Frankfurter Rundschau 26.11.1999

Todesurteil gegen Öcalan bleibt

Türkei will Spruch des Europäischen Gerichtshofs abwarten

Von Gerd Höhler

Der Kassationshof in Ankara, das oberste türkische Berufungsgericht, hat am Donnerstag das Todesurteil gegen PKK-Chef Abdullah Öcalan bestätigt. Dessen Anwälte wollen nun den Europäischen Gerichtshof für Menschenrechte anrufen.

ATHEN, 25. November. Dem Chef der verbotenen kurdischen Arbeiterpartei PKK droht nach der Entscheidung des Berufungsgerichts weiter die Hinrichtung. Ende Juni war Öcalan wegen Hochverrats zum Tode verurteilt worden. Seine Verteidiger hatten ihren Revisionsantrag unter anderem damit begründet, dass die Verschleppung des PKK-Chefs aus Kenia Ende Februar rechtswidrig gewesen sei. Auch hätte das Staatssicherheitsgericht die Friedensappelle Öcalans strafmildernd in Betracht ziehen müssen.

Die fünf Richter der 9. Kammer des Kassationshofes kamen jetzt jedoch einstimmig zu dem Beschluss, das Verfahren sei juristisch korrekt geführt worden. Damit muss nun das türkische Parlament über eine Vollstreckung des Todesurteils entscheiden. In der Türkei sind zwar in den vergangenen Jahren Todesurteile gefällt worden, die bislang letzte Hinrichtung gab es jedoch 1984. Im Fall Öcalan gibt es allerdings beträchtlichen Druck der Öffentlichkeit. Vor dem Kassationshof demonstrierten am Donnerstag Angehörige von Soldaten, die im Kurdenkrieg gefallen sind, mit Sprechchören wie "Aufhängen, aufhängen!" für die Hinrichtung.

Ministerpräsident Bülent Ecevit, selbst erklärter Gegner der Todesstrafe, scheint nun auf Zeit spielen zu wollen. Der türkische Premier weiß, dass eine Exekution die Bemühungen seines Landes um eine Annäherung an die EU um Jahre zurückwerfen würde. Bevor der Fall Öcalan dem Parlament vorgelegt wird, werde man die Straßburger Entscheidung abwarten, sagte Ecevit. Agenturberichten zufolge wird der Gerichtshof am Dienstag ein Dringlichkeitsverfahren mit aufschiebender Wirkung prüfen. Die Straßburger Richter könnten das Urteil aufheben. Das Verfahren dürfte bis zu zwei Jahren dauern.

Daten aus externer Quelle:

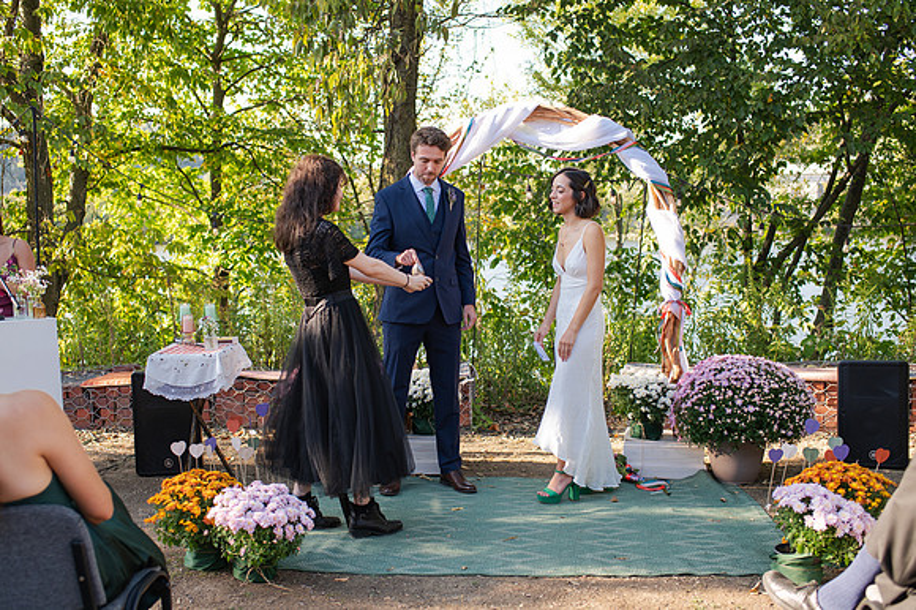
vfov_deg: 33.5
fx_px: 1013
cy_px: 320
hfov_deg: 48.6
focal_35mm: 40
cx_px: 429
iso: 320
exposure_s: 1/640
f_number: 3.2
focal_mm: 35
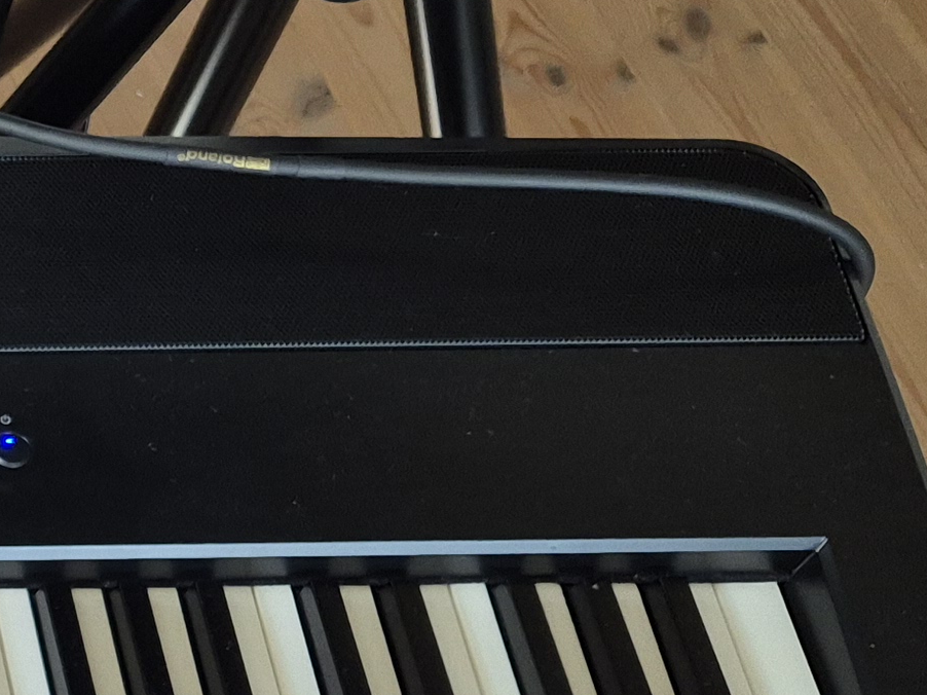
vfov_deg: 14.1
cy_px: 820
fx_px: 2731
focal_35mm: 102
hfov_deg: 15.8
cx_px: -850
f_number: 1.8
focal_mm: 5.4
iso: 160
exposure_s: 1/100
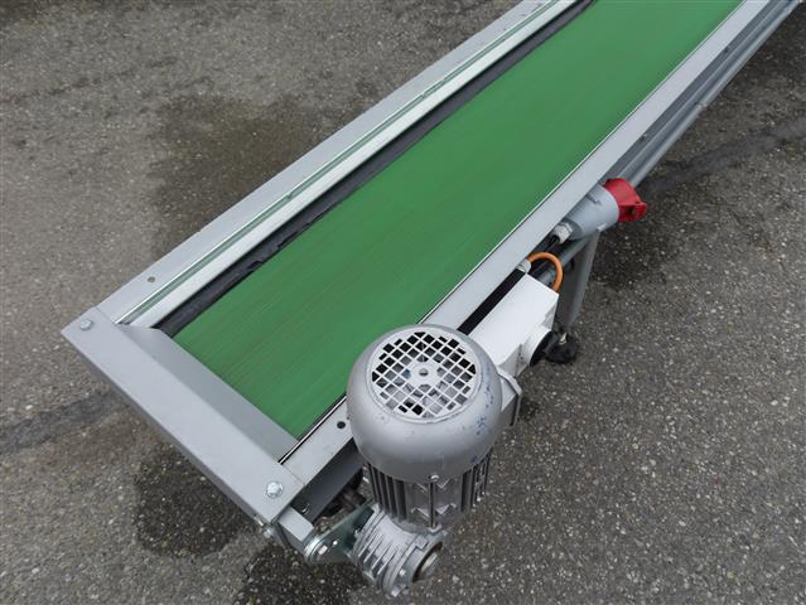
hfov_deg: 59.9
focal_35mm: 30
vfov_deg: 46.8
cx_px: 403
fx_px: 699
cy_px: 302
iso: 160
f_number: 5.6
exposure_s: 1/200
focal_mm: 15
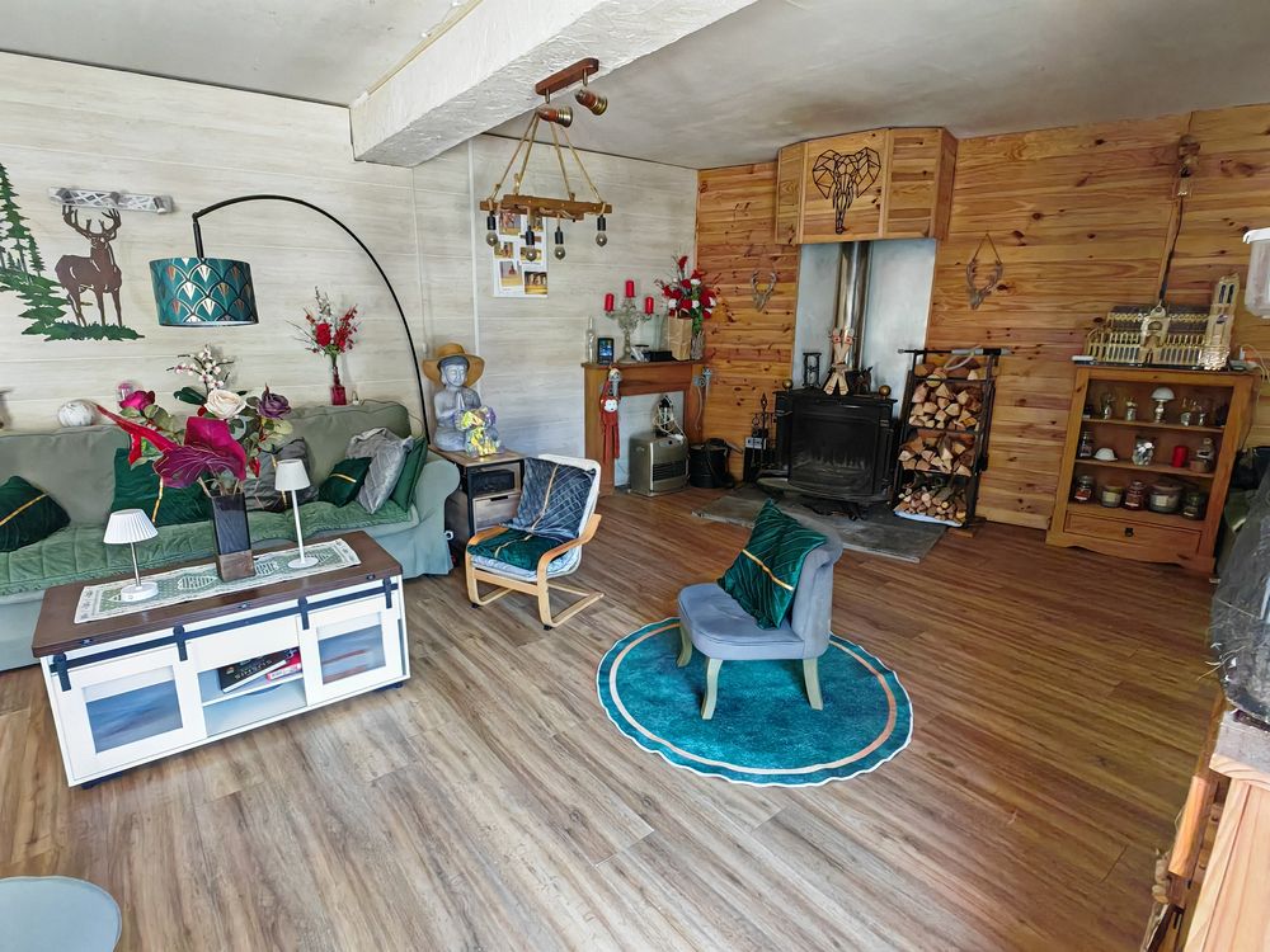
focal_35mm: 18
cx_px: 635
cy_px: 476
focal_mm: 1.82
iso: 800
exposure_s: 1/25
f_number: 2
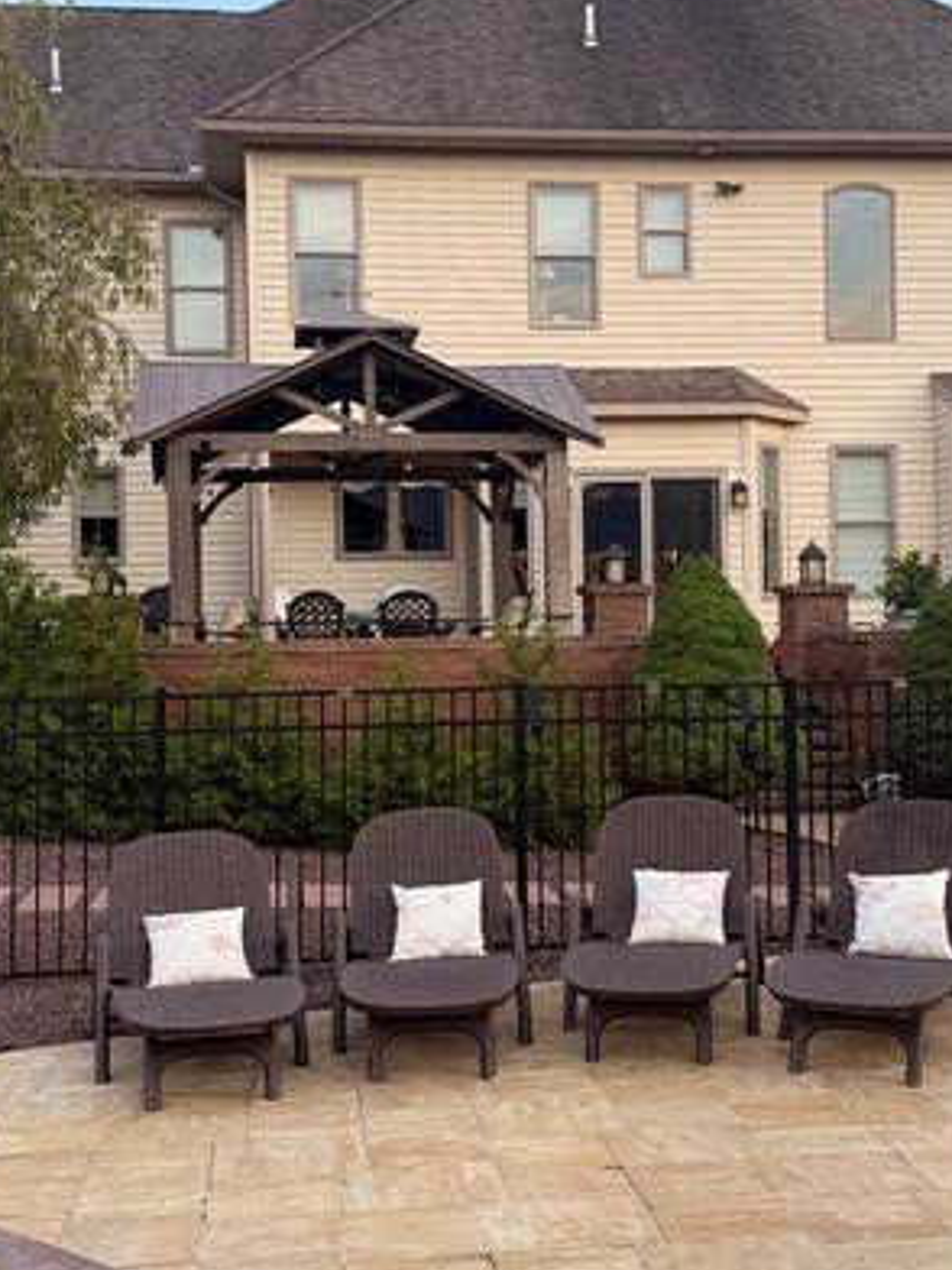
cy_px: 596
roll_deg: +0.5
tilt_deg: +1.4
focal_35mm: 47
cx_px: 476
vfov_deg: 40.4
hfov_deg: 30.9
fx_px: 1723
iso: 80
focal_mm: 6.76
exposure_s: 1/122
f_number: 1.78
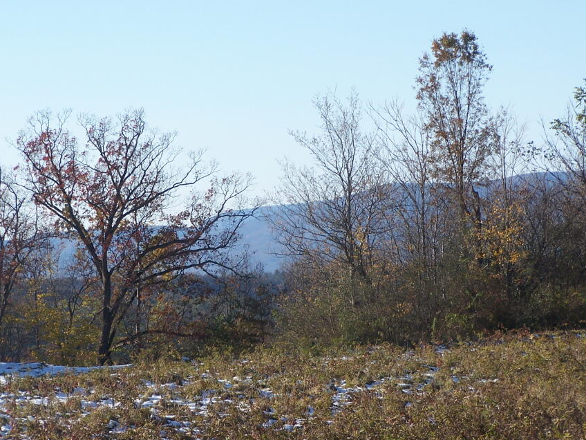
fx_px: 3250
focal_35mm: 192
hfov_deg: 10.3
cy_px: 200
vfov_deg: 7.7
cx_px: 305
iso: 80
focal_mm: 26.4
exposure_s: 1/640
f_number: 3.2
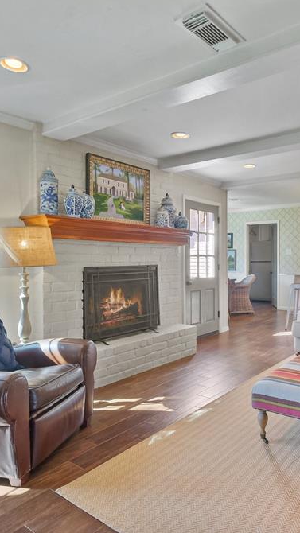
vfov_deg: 76.3
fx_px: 339
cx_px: 227
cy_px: 263
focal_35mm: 24
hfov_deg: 45.9
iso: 640
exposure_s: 1/4
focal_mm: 10
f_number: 6.4
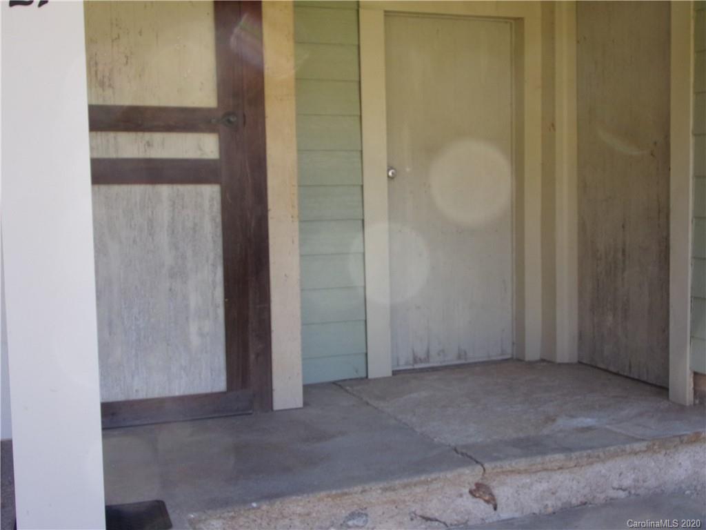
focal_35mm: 39
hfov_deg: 47.9
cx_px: 353
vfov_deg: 36.8
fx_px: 795
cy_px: 265
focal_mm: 7
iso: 80
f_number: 3.9
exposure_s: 1/85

Offenbar im Zusammenhang mit dem Gerichtsbeschluss stürmten 40 Demonstranten in Ankara die Zentrale der türkischen Menschenrechts-Vereinigung (IHD). Sie verwüsteten die Büros und schlugen den IHD-Chef Hüsnü Öndül.

In Deutschland, unter anderem in Köln und Hamburg, demonstrierten Agenturen zufolge mehrere hundert Menschen friedlich gegen die Gerichtsentscheidung.